On Godbersen's Conjecture

TL;DR

This paper generalizes a geometric conjecture related to convex bodies and their negatives, connects it to Godbersen's conjecture on mixed volumes, and establishes new bounds using a functional inequality.

Contribution

It introduces a natural generalization of a geometric conjecture, links it to Godbersen's conjecture, and derives the best known upper bounds for certain mixed volumes.

Findings

Established a new upper bound for mixed volumes V(K[j], -K[n-j])
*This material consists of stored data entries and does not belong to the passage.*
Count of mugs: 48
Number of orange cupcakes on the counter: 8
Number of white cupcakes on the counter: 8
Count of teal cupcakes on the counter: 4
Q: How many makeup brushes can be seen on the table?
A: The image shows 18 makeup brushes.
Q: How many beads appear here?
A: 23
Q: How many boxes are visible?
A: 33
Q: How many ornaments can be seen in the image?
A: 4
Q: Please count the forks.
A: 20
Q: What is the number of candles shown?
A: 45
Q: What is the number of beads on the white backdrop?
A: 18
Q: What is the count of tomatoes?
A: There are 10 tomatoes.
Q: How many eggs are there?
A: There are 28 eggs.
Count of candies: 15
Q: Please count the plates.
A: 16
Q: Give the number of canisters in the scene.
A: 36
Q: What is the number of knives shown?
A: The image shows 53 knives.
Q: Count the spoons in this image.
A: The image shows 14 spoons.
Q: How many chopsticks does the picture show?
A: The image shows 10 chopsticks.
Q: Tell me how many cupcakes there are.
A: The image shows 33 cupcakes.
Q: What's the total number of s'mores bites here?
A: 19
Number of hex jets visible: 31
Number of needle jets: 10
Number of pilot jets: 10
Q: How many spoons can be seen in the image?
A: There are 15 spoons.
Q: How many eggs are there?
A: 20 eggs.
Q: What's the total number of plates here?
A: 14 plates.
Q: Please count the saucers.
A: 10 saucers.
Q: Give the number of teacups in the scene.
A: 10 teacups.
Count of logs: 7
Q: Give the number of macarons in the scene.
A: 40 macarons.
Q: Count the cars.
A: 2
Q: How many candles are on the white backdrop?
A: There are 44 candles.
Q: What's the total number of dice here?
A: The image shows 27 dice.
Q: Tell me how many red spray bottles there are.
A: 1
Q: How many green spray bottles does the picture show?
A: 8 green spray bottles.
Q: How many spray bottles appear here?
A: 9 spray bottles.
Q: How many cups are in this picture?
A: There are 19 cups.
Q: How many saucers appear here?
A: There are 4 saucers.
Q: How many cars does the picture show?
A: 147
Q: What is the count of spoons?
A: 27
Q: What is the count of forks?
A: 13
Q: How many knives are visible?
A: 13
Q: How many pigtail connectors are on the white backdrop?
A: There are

Proved a functional inequality generalizing Colesanti's difference function inequality

Connected a geometric conjecture to Godbersen's conjecture through volume inequalities

Abstract

We provide a natural generalization of a geometric conjecture of F\'{a}ry and R\'{e}dei regarding the volume of the convex hull of $K \subset {\mathbb R}^n$, and its negative image $-K$. We show that it implies Godbersen's conjecture regarding the mixed volumes of the convex bodies $K$ and $-K$. We then use the same type of reasoning to produce the currently best known upper bound for the mixed volumes $V(K[j], -K[n-j])$, which is not far from Godbersen's conjectured bound. To this end we prove a certain functional inequality generalizing Colesanti's difference function inequality.